All-Payer and Medicare Financial Targets: Vermont will limit the annualized per capita health care expenditure growth for all major payers to 3.5 percent. Vermont will also limit Medicare per capita health care expenditure growth for Vermont Medicare beneficiaries to at least 0.1-0.2 percentage points below that of projected national Medicare growth.

Health Outcomes and Quality of Care Targets: Vermont will focus on achieving Health Outcomes and Quality of Care targets in four areas prioritized by Vermont: substance use disorder, suicides, chronic conditions, and access to care. Vermont will be held accountable for three categories of measures for each of the four priority areas:

  • Population-level Health Outcomes Measures and Targets: Statewide measures and targets related to the health of the population consistent with the priority areas, regardless of whether the population seeks care at the providers in the ACO.
  • Health Care Delivery System Measures and Target: Measures and targets primarily related to the performance of care delivered by the ACO. 
  • Process Milestones: Milestones measurable during the early years of the Model that would support achievement on the population-level and health care delivery system measures and targets.

Vermont Medicare ACO Initiative

The Vermont Medicare ACO Initiative is the Medicare Fee-for-Service ACO initiative tailored to Vermont that is offered by CMS to ACOs in Vermont under the Vermont All-Payer ACO Model. The Vermont Medicare ACO Initiative is largely based on the Next Generation ACO Model and will support ACO design alignment with other Vermont payers’ ACO programs. Additionally, Vermont’s Green Mountain Care Board, Vermont’s health care regulatory body, will have a significant role in setting the Vermont Medicare ACO Initiative benchmarks in accordance with standards specified by CMS and subject to CMS approval. Note that for Performance Year 1, the Vermont Medicare ACO Initiative was a modified version of the Next Generation ACO Model, and for this Performance Year, ACO participants were considered to be participants of the Next Generation ACO Model. Additionally, participants in the Vermont Medicare ACO Initiative may not simultaneously participate in the Medicare Shared Savings Program.

The Vermont Medicare ACO Initiative qualifies as an Advanced Alternative Payment Model under CMS’ Quality Payment Program, allowing physicians and other clinicians to potentially qualify for Advanced Alternative Payment Model bonus payments. Additional information can be found on the Quality Payment Program web site.

Medicaid

Medicaid is a critical health care payer in the Vermont All-Payer ACO Model. CMS approved five-year extensions of Vermont’s section 1115(a) Medicaid demonstration in 2018 and 2022, which enables Medicaid to be a full partner in the Vermont All-Payer ACO Model. Specifically, section the 1115(a) Medicaid demonstration promotes delivery system and payment reform by allowing Vermont Medicaid to enter into ACO arrangements that align in design with that of other health care payers in support of the Vermont All-Payer ACO Model.

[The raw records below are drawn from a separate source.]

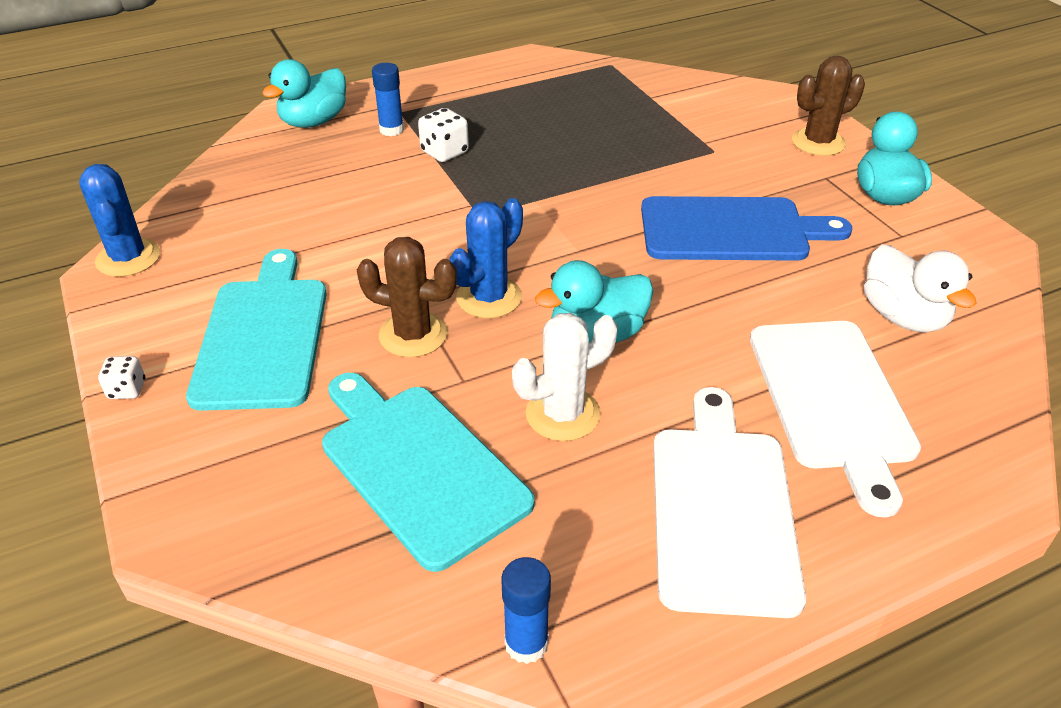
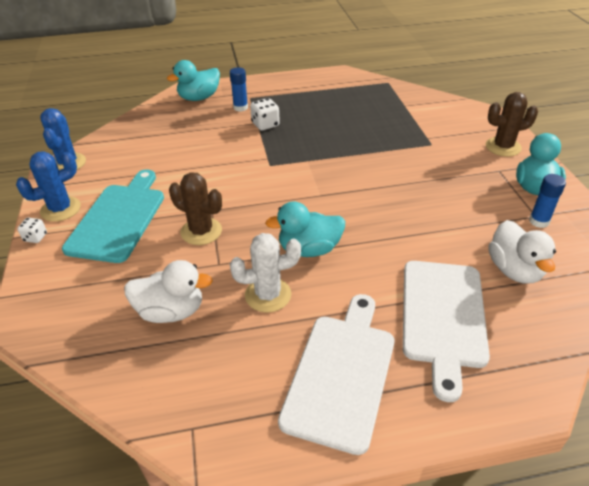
camera: 15 degrees right, 0 degrees up
(418, 466) = (171, 311): turquoise cutting board -> white duck
(489, 297) = (254, 216): blue cactus -> blue cactus (60, 209)
(526, 643) = (187, 433): blue glue stick -> blue glue stick (539, 221)
(731, 230) = (421, 196): blue cutting board -> none

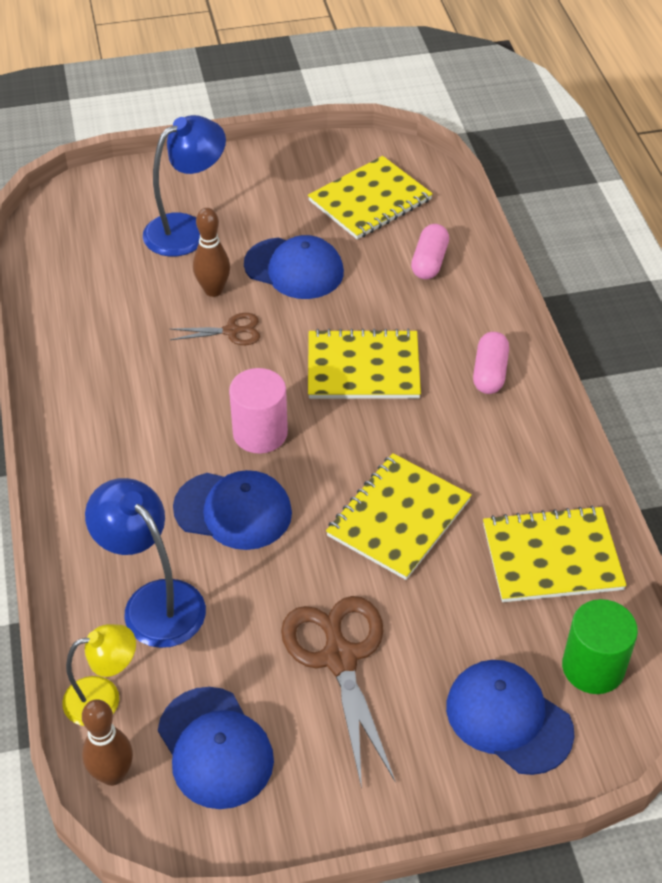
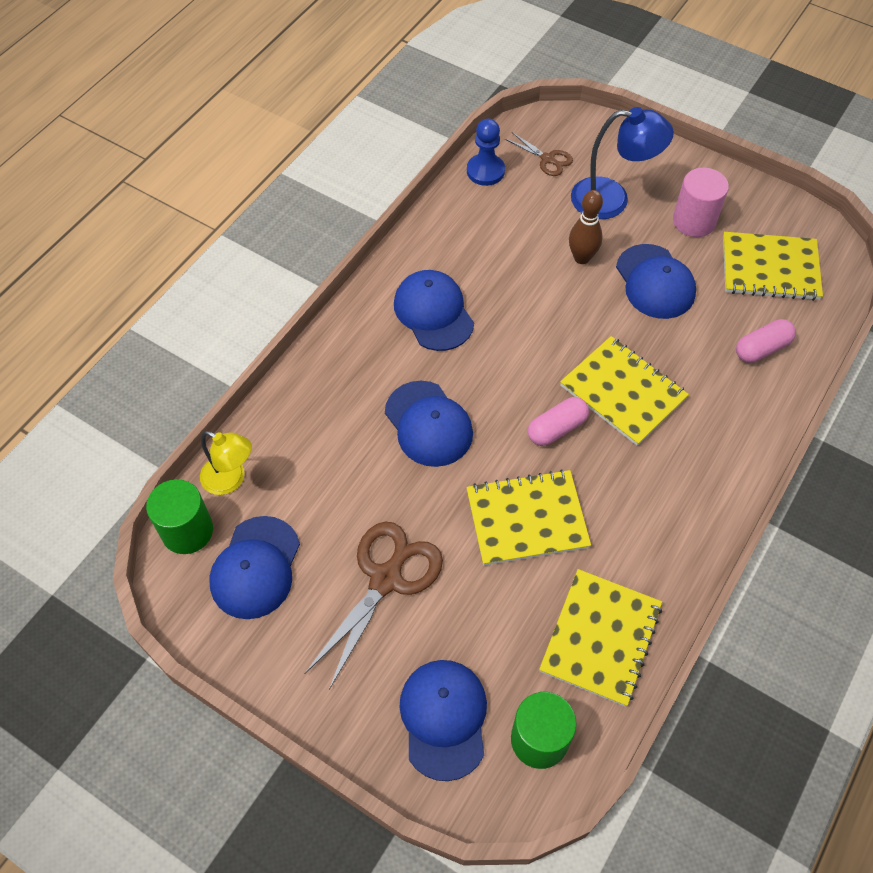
camera: 45 degrees right, 10 degrees up
(47, 277) = (485, 171): none -> blue pawn
(112, 774) = (187, 531): brown bowling pin -> green cylinder
(133, 420) = (433, 312): none -> blue cap
(154, 601) = (320, 444): blue lamp -> none
(231, 331) = (561, 297): brown scissors -> brown scissors (547, 159)
(260, 433) = (502, 384): pink cylinder -> pink cylinder (694, 221)
(490, 373) = (711, 468): pink capsule -> pink capsule (557, 428)
(552, 557) = (600, 638): yellow notebook -> yellow notebook turned 75 degrees clockwise

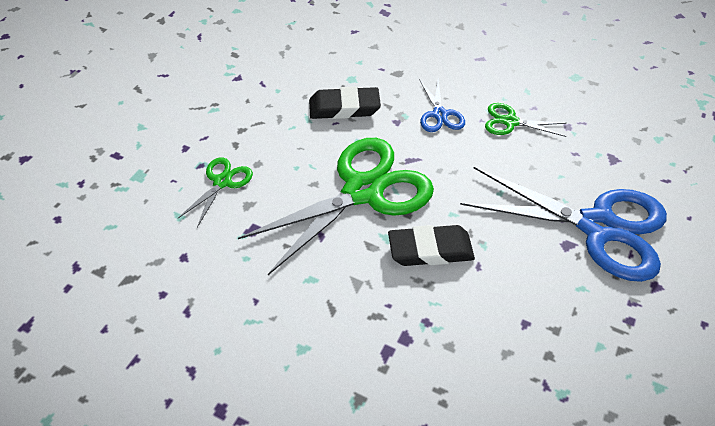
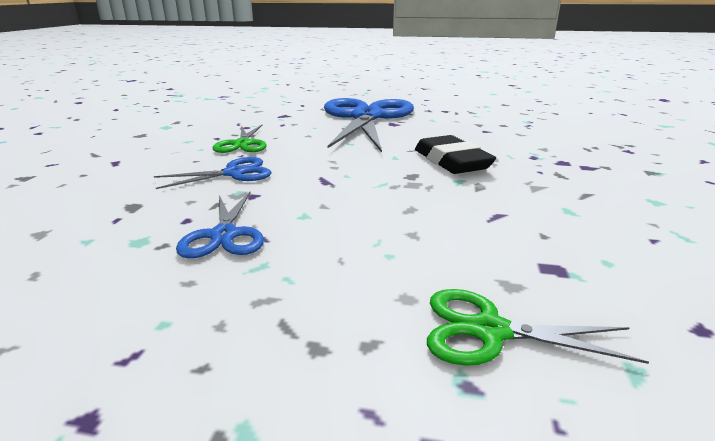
camera: 105 degrees left, 25 degrees down
(344, 107) = (224, 235): black eraser -> blue scissors
(363, 191) = (399, 199): green scissors -> none

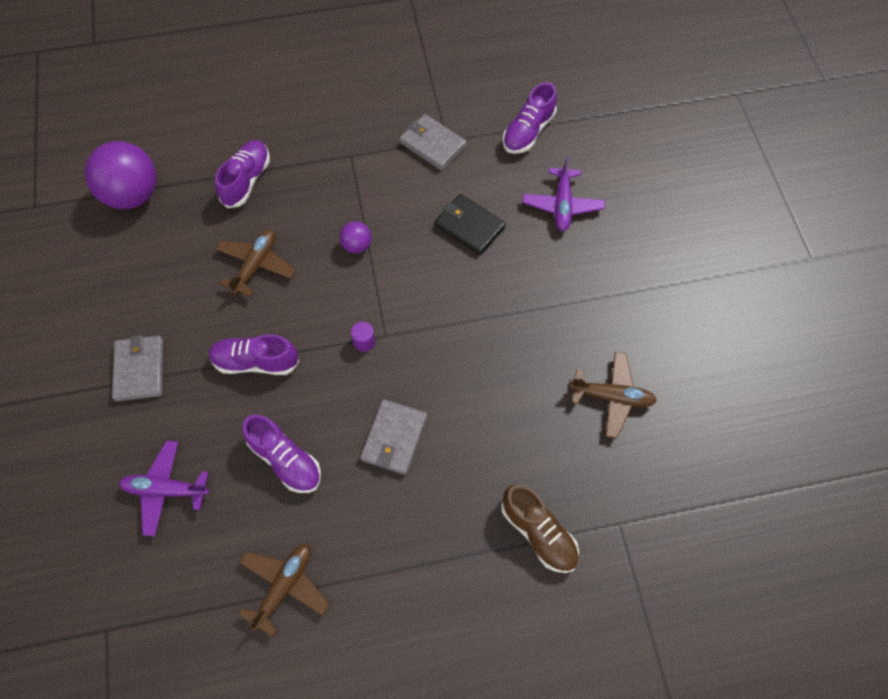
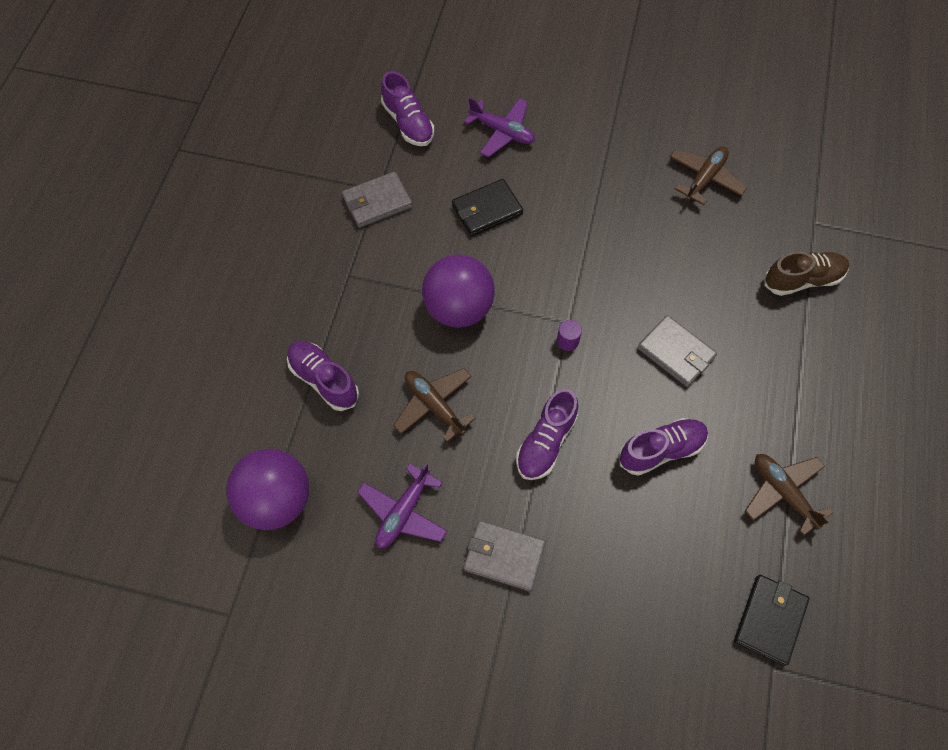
camera: 65 degrees left, 0 degrees up
(151, 612) = (770, 620): none -> black wallet
(165, 490) = (649, 569): purple plane -> purple plane (403, 512)
(357, 245) = (459, 308): purple ball -> purple ball, size x2.12

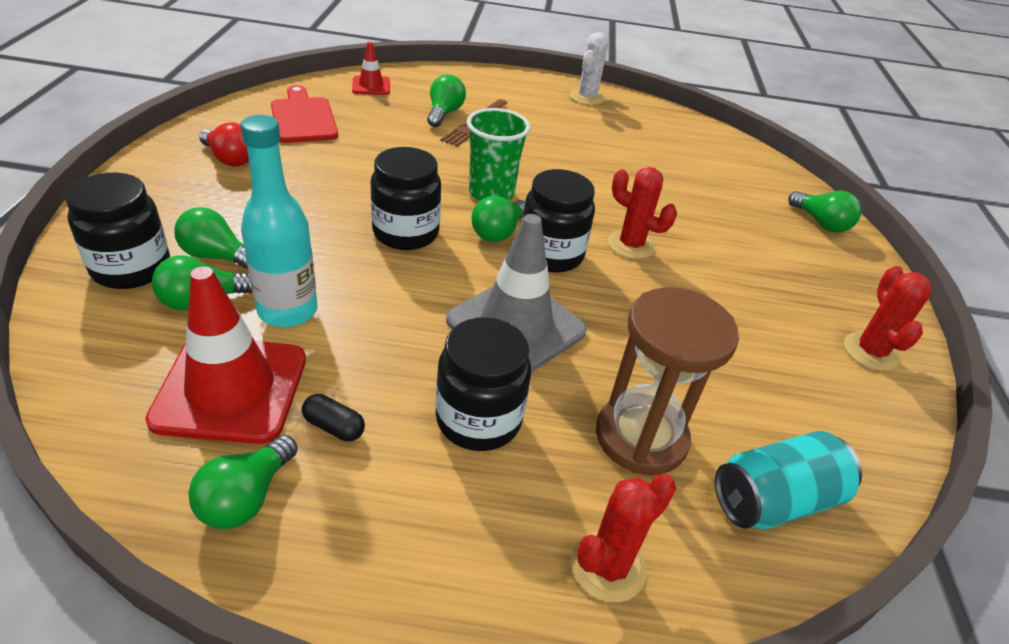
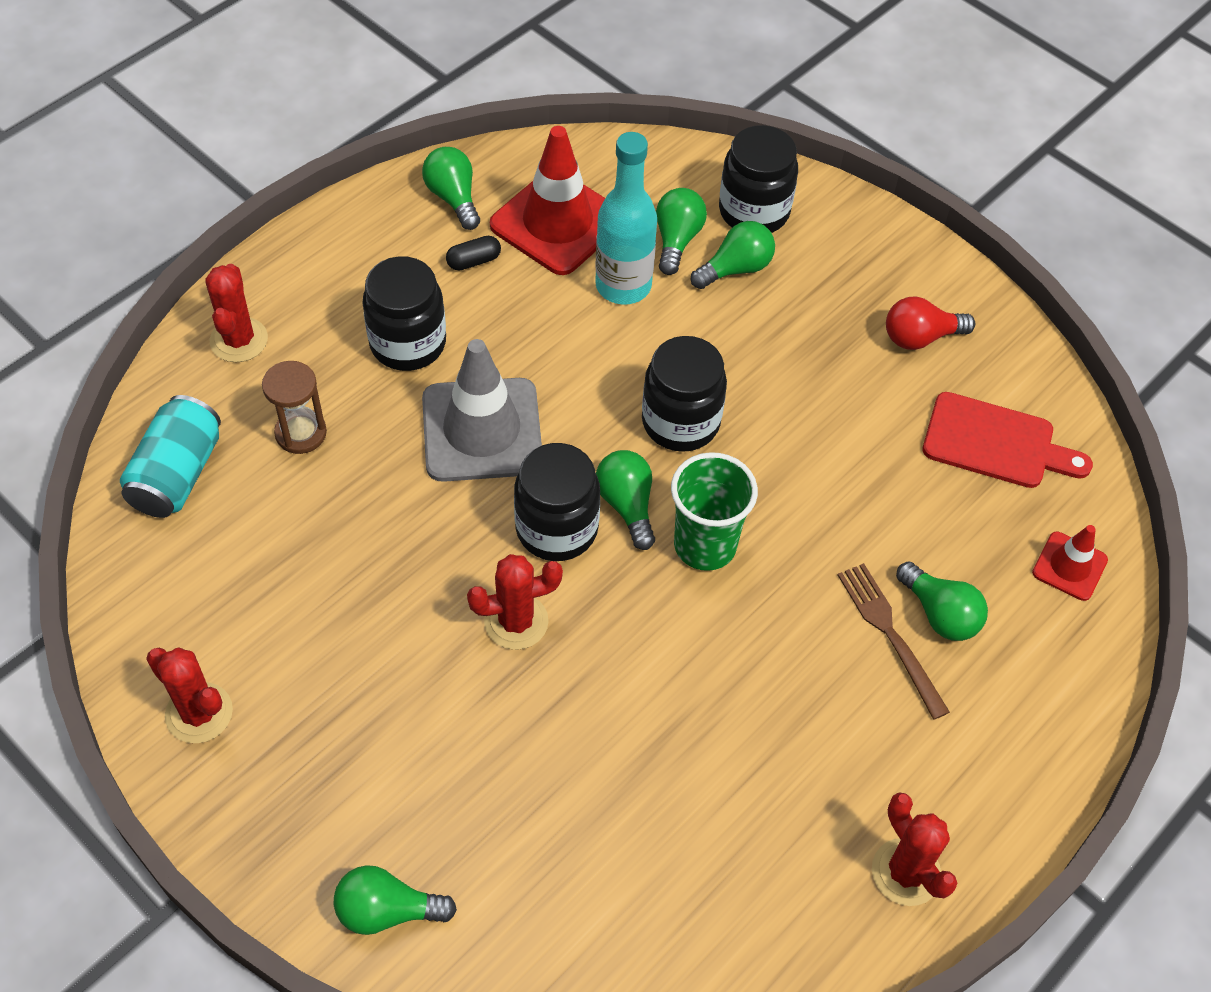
camera: 130 degrees right, 15 degrees up
(587, 97) = (906, 872): white cactus -> red cactus
(641, 437) = (301, 433): brown hourglass -> brown hourglass, size x0.59

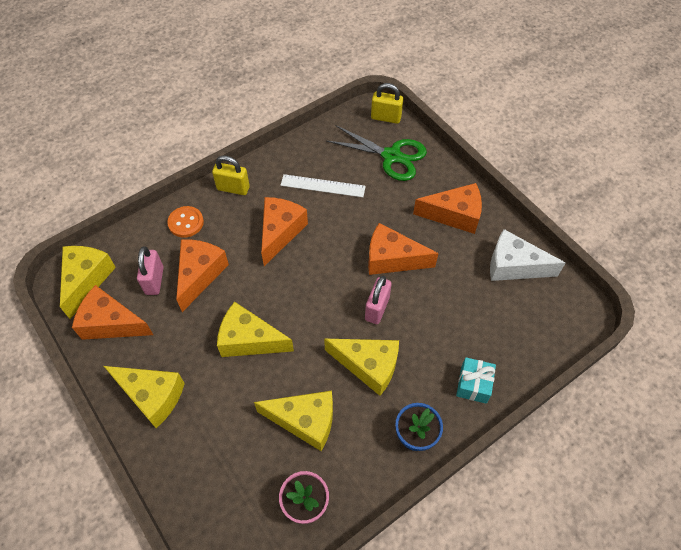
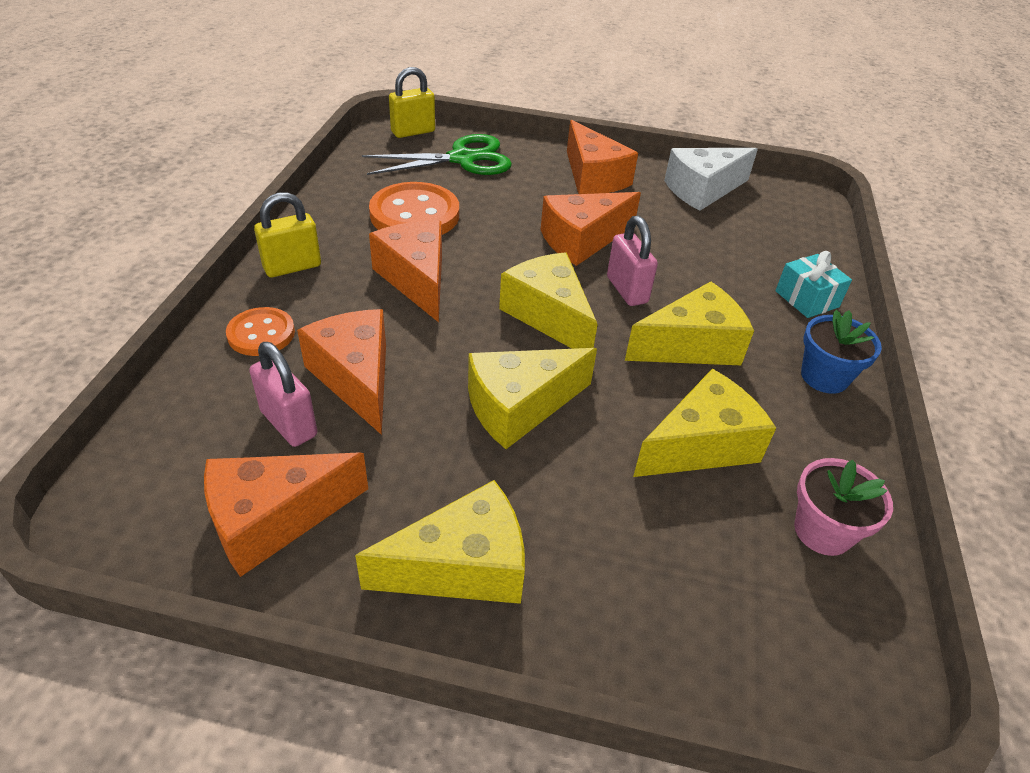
camera: 45 degrees left, 15 degrees down
(86, 280) = (156, 492): yellow cheese -> yellow cheese (548, 315)
(323, 186) = (415, 214): white ruler -> orange button
(454, 215) = (593, 177): orange cheese -> orange cheese turned 105 degrees clockwise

More information on Vermont’s section 1115(a) Medicaid demonstration extension can be found on Medicaid's Vermont 1115(a) demonstration website

State Partnerships for Delivery System Reform

The Vermont All-Payer ACO Model is an exciting advancement in CMS’ partnerships with states to accelerate delivery system reform. CMS has been partnering with Maryland since 2014 as part of the Maryland All-Payer Model to shift hospital payments to global budgets that reward value over volume. The Vermont All-Payer ACO Model builds on the Maryland All-Payer Model by bringing statewide health care transformation beyond the hospital. This Model will provide valuable insight for other opportunities for CMS to participate in state-driven all-payer payment and care delivery transformation efforts.

On September 8, 2016, CMS released a request for information on concepts related to state-based payment and delivery system reform initiatives. The Vermont All-Payer ACO Model is an example of a partnership with a state to implement payment and care delivery reform across all major payers throughout a state. CMS requested information on potential additional opportunities to partner with states on payment and care delivery reform. Responses to the request for information were due by October 28, 2016.